Selon une nouvelle étude de Recyc-Québec, plus de 40 % des aliments deviennent des résidus alimentaires, dont une bonne partie est destinée à l’enfouissement. Les principaux coupables sont les familles québécoises et l’industrie de la transformation.

Publié le 15 juin
Éric-Pierre Champagne
Éric-Pierre Champagne La Presse

7,5 millions

Poids total des aliments qui sont entrés dans la chaîne d’approvisionnement au Québec en 2019, soit 7,5 millions de tonnes. Ce qui équivaut à 2,43 kg par habitant par jour.

3,1 millions

Poids total des résidus alimentaires au Québec, soit 3,1 millions de tonnes. Ce qui équivaut à 1,01 kg par habitant par jour.

Photo MICHAEL F. MCELROY, archives the new york times

Qu’est-ce qu’un résidu alimentaire ?

Le rapport de Recyc-Québec intitulé Étude de quantification des pertes et gaspillages alimentaires au Québec, dévoilé ce mercredi, fait état des résidus alimentaires, composés des aliments comestibles perdus ou gaspillés et des parties non comestibles associées. La première catégorie fait évidemment référence à la nourriture non consommée, tandis que la deuxième concerne notamment les os d’animaux et pelures de fruits et légumes.

Quels aliments sont le plus gaspillés ?

Les fruits et légumes représentent près de la moitié des aliments gaspillés dans la province, loin devant les grandes cultures. Cette catégorie inclut notamment les pertes lors de la mouture des grains et le broyage des oléagineux.

Qui produit le plus de résidus alimentaires ?

C’est dans l’industrie de la transformation que l’on retrouve la plus grande proportion de résidus alimentaires, suivie des ménages québécois.

Qui gaspille le plus de nourriture ?

Ici, les ménages québécois devancent le commerce de détail et les industries de la production et de la transformation alimentaires. Pour les ménages, on parle de 339 198 tonnes gaspillées annuellement.

Où vont les résidus alimentaires ?

Plus du tiers des résidus alimentaires au Québec se retrouvent dans des sites d’enfouissement. Seulement le quart finit au compostage. La même proportion est réutilisée en alimentation animale.

La moitié des aliments comestibles sont jetés

Pour les aliments comestibles, c’est près de la moitié qui va directement à la poubelle au moment où les sites d’enfouissement de la province débordent.

20,2 millions

Nombre de millions de tonnes de CO2 associées au système bioalimentaire québécois, soit 20,2 millions de tonnes d’équivalent CO2. Les aliments comestibles gaspillés représentent 17,7 % de ce total, soit 3,5 millions de tonnes d’équivalent CO2.

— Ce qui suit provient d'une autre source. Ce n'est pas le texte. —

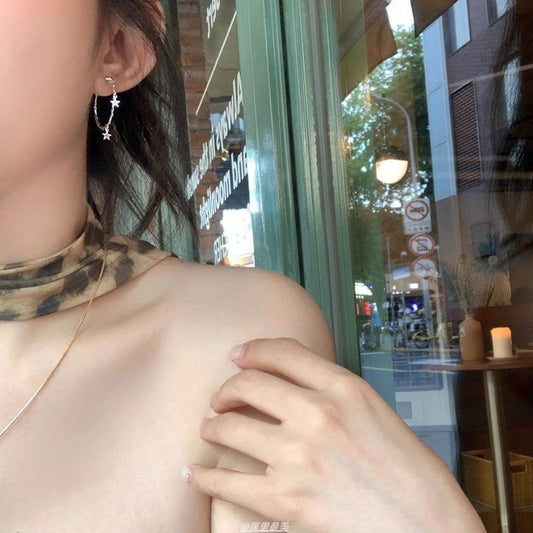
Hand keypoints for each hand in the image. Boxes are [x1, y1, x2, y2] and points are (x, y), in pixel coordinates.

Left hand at [183, 338, 483, 532]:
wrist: (431, 531)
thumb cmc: (414, 476)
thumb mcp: (379, 414)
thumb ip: (336, 393)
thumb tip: (294, 385)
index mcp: (346, 389)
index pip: (283, 352)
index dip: (253, 349)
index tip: (238, 355)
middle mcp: (319, 414)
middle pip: (249, 383)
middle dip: (227, 389)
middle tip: (220, 399)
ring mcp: (300, 456)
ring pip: (231, 426)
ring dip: (213, 427)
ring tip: (211, 430)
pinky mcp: (287, 500)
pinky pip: (228, 482)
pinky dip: (203, 477)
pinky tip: (194, 473)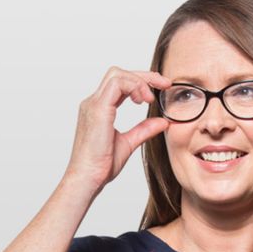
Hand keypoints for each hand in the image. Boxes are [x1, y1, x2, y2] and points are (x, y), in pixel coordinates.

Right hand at [63, 67, 171, 195]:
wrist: (88, 177)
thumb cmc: (101, 165)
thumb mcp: (129, 143)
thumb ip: (145, 129)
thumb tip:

Réduire l’enfouissement, une priorité

Ce rapport constitue une première pour Recyc-Québec, qui voulait « mesurer l’ampleur du phénomène du gaspillage alimentaire au Québec afin d’amener des pistes de solution pour l’avenir », explique Sophie Langlois-Blouin, vice-présidente, performance des opérations, chez Recyc-Québec. L’une des priorités pour l’organisation sera notamment de réduire la quantité de nourriture qui se retrouve dans les sites d’enfouissement, signale la vice-présidente. « Le point positif de cette étude, c’est qu’elle fait la distinction entre les aliments non comestibles et les aliments comestibles qui sont gaspillés, signale Éliane Brisebois, qui est coordonnatrice et agente de recherche à la Chaire de recherche sur la transition écologique de l’UQAM. Ça donne de moins gros chiffres, mais le problème [du gaspillage alimentaire] reste tout de même grave. »

17 %

Une étude du Programme des Nations unies pour l’environnement a estimé que 931 millions de tonnes de nourriture ont été jetées en 2019, soit 17 % de la nourriture totale disponible sur la planète.